Later government investigation attributed the rapid spread of the flames to the building's poorly made cladding, a type of siding, which later tests showed was so combustible that it essentially turned the apartment into one giant, deadly tinderbox. The company that made that cladding was Arconic.
It perhaps wasn't a surprise when, less than a year later, Arconic announced a strategic review, with reports indicating that it could sell the building products unit that made the aluminum panels involved in the Grenfell Tower disaster. Within months, prompted in part by continuing activist pressure from Elliott Management, talk turned to a wholesale takeover of the company.
It perhaps also wasn't a surprise that several private equity firms showed interest—despite a number of looming lawsuits, criminal investigations and potential liabilities that could hamstring the business in the future.
Blackstone, The Carlyle Group and KKR were among the heavyweights to sniff around the building products unit, with Arconic describing the potential mega-deal as an effort to refocus its operations on building aluminum components for aerospace and auto companies rather than the construction market. But when the subject changed to a full buyout, Apollo Global Management emerged as the front-runner, with a potential price tag reported to be some $11 billion (or up to $20 billion including debt).

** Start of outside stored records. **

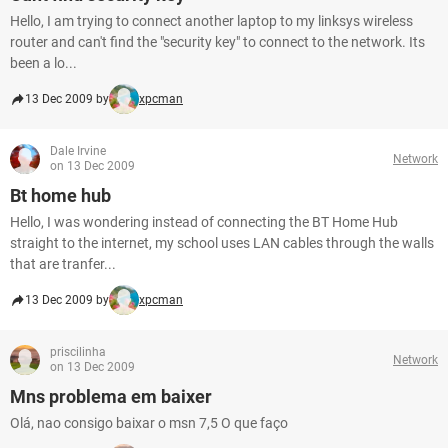
Hello, I am trying to connect another laptop to my linksys wireless
router and can't find the "security key" to connect to the network. Its
been a lo...
13 Dec 2009 by
xpcman
Dale Irvine
Network
on 13 Dec 2009
Bt home hub
Hello, I was wondering instead of connecting the BT Home Hub
straight to the internet, my school uses LAN cables through the walls
that are tranfer...
13 Dec 2009 by
xpcman
priscilinha
Network
on 13 Dec 2009
Mns problema em baixer
Olá, nao consigo baixar o msn 7,5 O que faço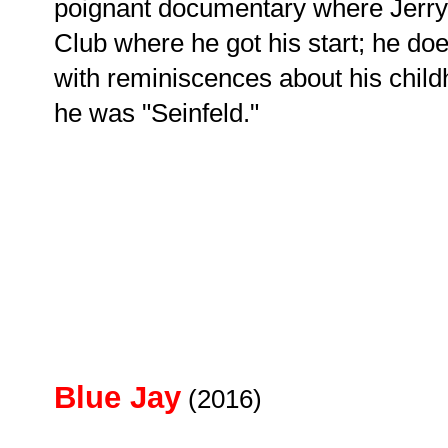
poignant documentary where Jerry 
Club where he got his start; he do
with reminiscences about his chil
he was "Seinfeld."
Blue Jay
(2016)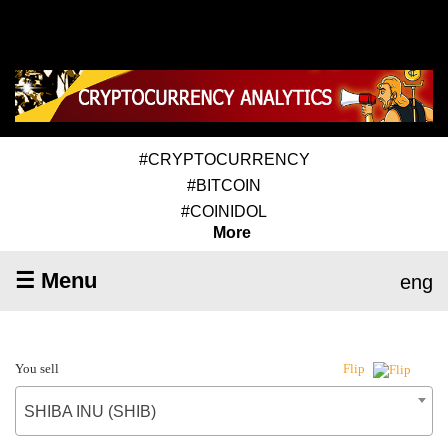
#CRYPTOCURRENCY
#BITCOIN
#COINIDOL
More
☰ Menu
eng
You sell
Flip
SHIBA INU (SHIB)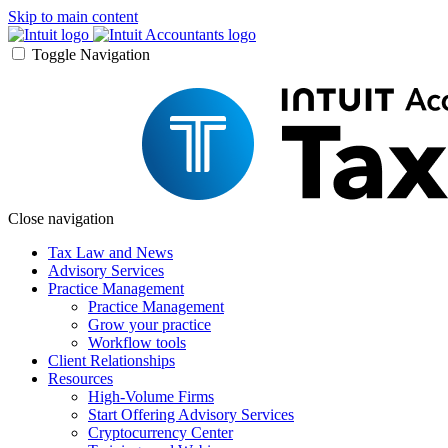
Skip to main content
Toggle Navigation
Close navigation
Tax Law and News
Advisory Services
Practice Management
Practice Management
Grow your practice
Workflow tools
Client Relationships
Resources
High-Volume Firms
Start Offering Advisory Services
Cryptocurrency Center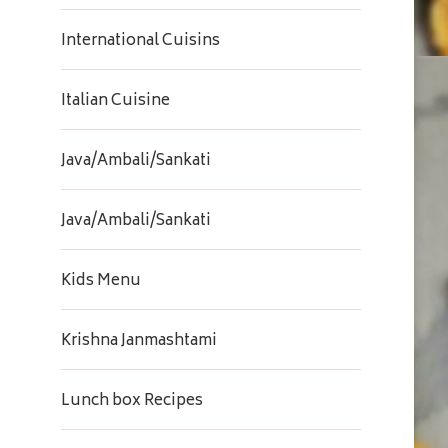
International Cuisins
Italian Cuisine
Java/Ambali/Sankati
Java/Ambali/Sankati
Kids Menu
Krishna Janmashtami
Lunch box Recipes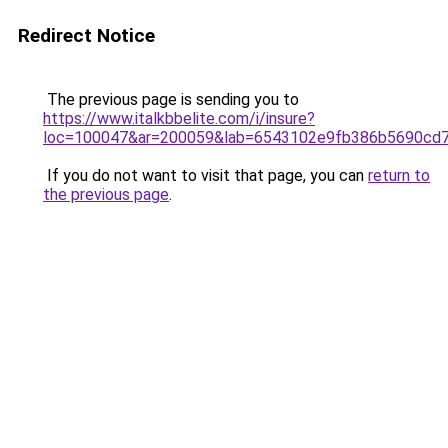
Redirect Notice
The previous page is sending you to
https://www.italkbbelite.com/i/insure?
loc=100047&ar=200059&lab=6543102e9fb386b5690cd7
If you do not want to visit that page, you can
return to
the previous page
.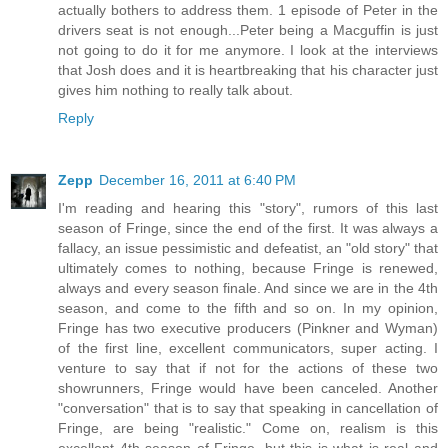
actually bothers to address them. 1 episode of Peter in the
drivers seat is not enough...Peter being a Macguffin is just
not going to do it for me anymore. I look at the interviews
that Josh does and it is heartbreaking that his character just
gives him nothing to really talk about.
Reply
Zepp
December 16, 2011 at 6:40 PM
I'm reading and hearing this "story", rumors of this last
season of Fringe, since the end of the first. It was always a
fallacy, an issue pessimistic and defeatist, an "old story" that
ultimately comes to nothing, because Fringe is renewed,
always and every season finale. And since we are in the 4th
season, and come to the fifth and so on. In my opinion,
Fringe has two executive producers (Pinkner and Wyman)
of the first line, excellent communicators, super acting. I
venture to say that if not for the actions of these two
showrunners, Fringe would have been canceled. Another
"conversation" that is to say that speaking in cancellation of
Fringe, are being "realistic." Come on, realism is this
excellent 4th season of Fringe, but this is what is real and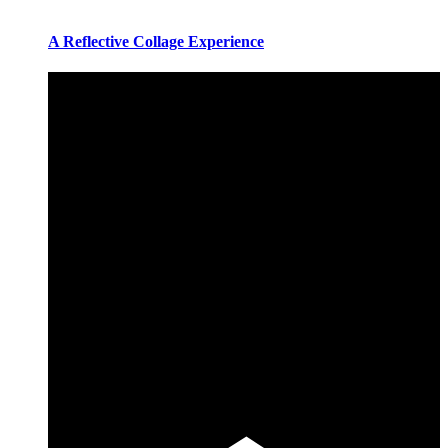
A Reflective Collage Experience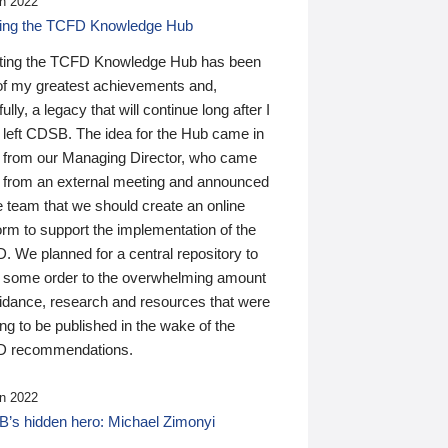
n 2022
ding the TCFD Knowledge Hub
ting the TCFD Knowledge Hub has been
of my greatest achievements and,
ully, a legacy that will continue long after I
 left CDSB. The idea for the Hub came in
 from our Managing Director, who came
 from an external meeting and announced
e team that we should create an online
orm to support the implementation of the
 We planned for a central repository to
g some order to the overwhelming amount
uidance, research and resources that were
ing to be published in the wake of the
 recommendations.
n 2022
’s hidden hero: Michael Zimonyi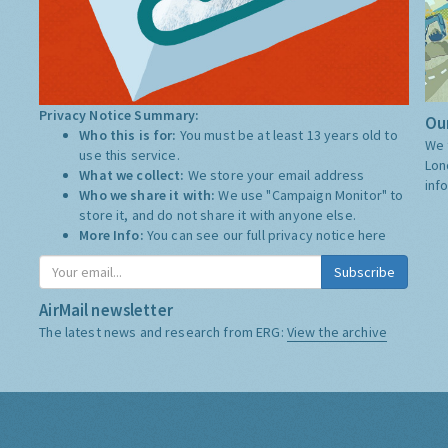
Privacy Notice Summary:
Our
Who this is for:
You must be at least 13 years old to
We 
use this service.
Lon
What we collect:
We store your email address
inf
Who we share it with:
We use "Campaign Monitor" to
store it, and do not share it with anyone else.
More Info:
You can see our full privacy notice
here
Subscribe
AirMail newsletter
The latest news and research from ERG:
View the archive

While Arconic's direct involvement in a tragic, avoidable disaster that cost dozens of innocent lives is almost surely one factor behind the sale, another very obvious one is the presence of Elliott. The hedge fund won representation on Arconic's board in early 2017 after a pitched battle and the ouster of former CEO Klaus Kleinfeld. The aluminum company's stock price has continued to slide throughout 2018, which in Elliott's mind seems to only cement the need for a complete leadership overhaul.
Apollo's management thought a deal with Arconic could have been signed as soon as December, according to a New York Post report from the final day of 2018. But the buyout's final hurdle is proving to be the continued tightening of global debt markets, raising doubt as to whether banks would be able to finance a deal as large as what Apollo and Arconic have in mind. Apollo is also believed to be considering a $40 billion move on the GE's aviation leasing business, an even larger deal that will surely encounter similar concerns. A lack of available funding could very well endanger prospective Apollo deals worth $60 billion in total.
The role Arconic's shoddy products played in the horrific events at Grenfell Tower make it painfully clear that major changes of some sort are needed at the company. Whether a private equity firm is the correct group to make those changes could be a matter for debate. But if the debt markets cooperate, then Leon Black and Apollo seem poised to be the ones navigating the transformations, lawsuits and reckonings that are almost surely ahead.